The ratio of lawyers to staff is much higher than the norm of one to one. Northeast Utilities has a bit more than two lawyers for each non-lawyer staff person. (See my post of April 18, 2009: lawyers as percentage of total legal staff; March 28, 2006: EMC has high ratio of lawyers; May 10, 2006: the US Department of State and its 160 lawyers and 140 support staff; Jan. 25, 2007: GM with its 107 attorneys and 109 support staff; Dec. 23, 2005: the ratio of one-to-one in prosecuting attorney’s offices; Nov. 28, 2007: Cummins, Cisco and the declining numbers of support staff; June 17, 2008: Starbucks and one-to-two ratio; June 18, 2009: Aetna figures; and Aug. 10, 2009: Abbott is very close to one to one.).

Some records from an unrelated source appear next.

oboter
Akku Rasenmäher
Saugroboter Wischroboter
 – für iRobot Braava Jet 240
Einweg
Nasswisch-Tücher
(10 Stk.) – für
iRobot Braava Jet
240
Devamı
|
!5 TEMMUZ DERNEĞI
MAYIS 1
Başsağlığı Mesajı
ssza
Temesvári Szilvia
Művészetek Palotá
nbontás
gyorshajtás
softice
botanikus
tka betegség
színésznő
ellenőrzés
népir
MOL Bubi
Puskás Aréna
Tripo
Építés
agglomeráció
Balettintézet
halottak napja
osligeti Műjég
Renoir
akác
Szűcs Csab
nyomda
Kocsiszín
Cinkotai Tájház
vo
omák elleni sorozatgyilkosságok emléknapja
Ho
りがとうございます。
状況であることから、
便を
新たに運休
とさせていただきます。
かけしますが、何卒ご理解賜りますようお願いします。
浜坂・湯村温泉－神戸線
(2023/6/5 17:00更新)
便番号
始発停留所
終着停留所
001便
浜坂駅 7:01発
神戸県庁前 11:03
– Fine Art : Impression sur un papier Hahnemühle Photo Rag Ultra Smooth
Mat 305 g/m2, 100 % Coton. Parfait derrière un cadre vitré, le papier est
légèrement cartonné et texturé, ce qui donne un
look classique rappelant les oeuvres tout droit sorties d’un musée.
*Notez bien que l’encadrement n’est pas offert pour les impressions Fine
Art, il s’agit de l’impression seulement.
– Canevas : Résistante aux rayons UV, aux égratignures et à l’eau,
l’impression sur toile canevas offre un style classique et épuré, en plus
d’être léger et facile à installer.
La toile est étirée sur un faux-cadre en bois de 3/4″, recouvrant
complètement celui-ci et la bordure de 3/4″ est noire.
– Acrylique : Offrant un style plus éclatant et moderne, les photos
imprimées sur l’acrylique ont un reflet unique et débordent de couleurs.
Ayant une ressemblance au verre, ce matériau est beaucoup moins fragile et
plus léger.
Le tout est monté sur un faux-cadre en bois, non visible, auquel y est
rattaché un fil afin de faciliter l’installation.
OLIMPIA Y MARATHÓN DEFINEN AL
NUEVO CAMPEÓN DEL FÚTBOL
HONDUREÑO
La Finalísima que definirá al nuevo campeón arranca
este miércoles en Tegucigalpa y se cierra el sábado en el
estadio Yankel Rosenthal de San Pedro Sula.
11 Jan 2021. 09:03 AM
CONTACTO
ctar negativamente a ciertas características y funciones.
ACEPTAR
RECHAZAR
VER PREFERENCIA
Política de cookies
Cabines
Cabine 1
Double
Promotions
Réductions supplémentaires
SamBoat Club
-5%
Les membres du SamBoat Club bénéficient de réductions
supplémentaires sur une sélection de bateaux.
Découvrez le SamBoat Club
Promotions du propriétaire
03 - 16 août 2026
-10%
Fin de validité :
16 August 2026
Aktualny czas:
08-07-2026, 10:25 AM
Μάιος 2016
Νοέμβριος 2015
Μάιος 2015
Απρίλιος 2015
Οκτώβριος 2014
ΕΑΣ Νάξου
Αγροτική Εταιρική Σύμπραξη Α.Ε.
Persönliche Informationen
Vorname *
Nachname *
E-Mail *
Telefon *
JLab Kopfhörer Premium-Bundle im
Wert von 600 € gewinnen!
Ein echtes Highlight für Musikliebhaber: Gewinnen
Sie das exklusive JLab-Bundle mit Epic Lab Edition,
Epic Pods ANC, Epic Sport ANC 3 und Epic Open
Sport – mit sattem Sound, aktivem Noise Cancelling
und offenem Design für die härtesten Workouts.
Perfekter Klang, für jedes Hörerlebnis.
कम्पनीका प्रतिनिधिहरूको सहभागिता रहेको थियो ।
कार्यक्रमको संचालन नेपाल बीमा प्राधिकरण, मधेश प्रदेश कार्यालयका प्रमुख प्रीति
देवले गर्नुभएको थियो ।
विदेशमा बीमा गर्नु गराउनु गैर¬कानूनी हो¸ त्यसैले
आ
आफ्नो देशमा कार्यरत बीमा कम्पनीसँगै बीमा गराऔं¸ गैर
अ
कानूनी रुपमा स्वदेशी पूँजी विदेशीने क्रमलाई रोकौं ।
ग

The ratio of one lawyer for every 155 employees may be meaningful to some general counsel, but I doubt its usefulness (See my post of April 18, 2009: lawyers per 1,000 employees with 6 references.).
For utilities, the metric may be meaningful of lawyers per million customers (Northeast Utilities has one lawyer for every 47,500 customers). Different industries sometimes have different benchmark metrics for their legal teams. For example, petroleum companies might find something insightful in lawyers per billion barrels of reserves; trucking companies might lean toward lawyers per ton miles shipped.
Another metric on display is lawyers per billion dollars of revenue: 6.9 (See my post of Feb. 25, 2009: lawyers per billion with 22 references and one metapost.).
Finally, if the 60 percent figure means that the department’s ratio of inside spend to external spend, that is toward the high side of the typical 40/60 split (See my post of March 29, 2009: 40/60 ratio of inside-to-outside spend with 18 references.).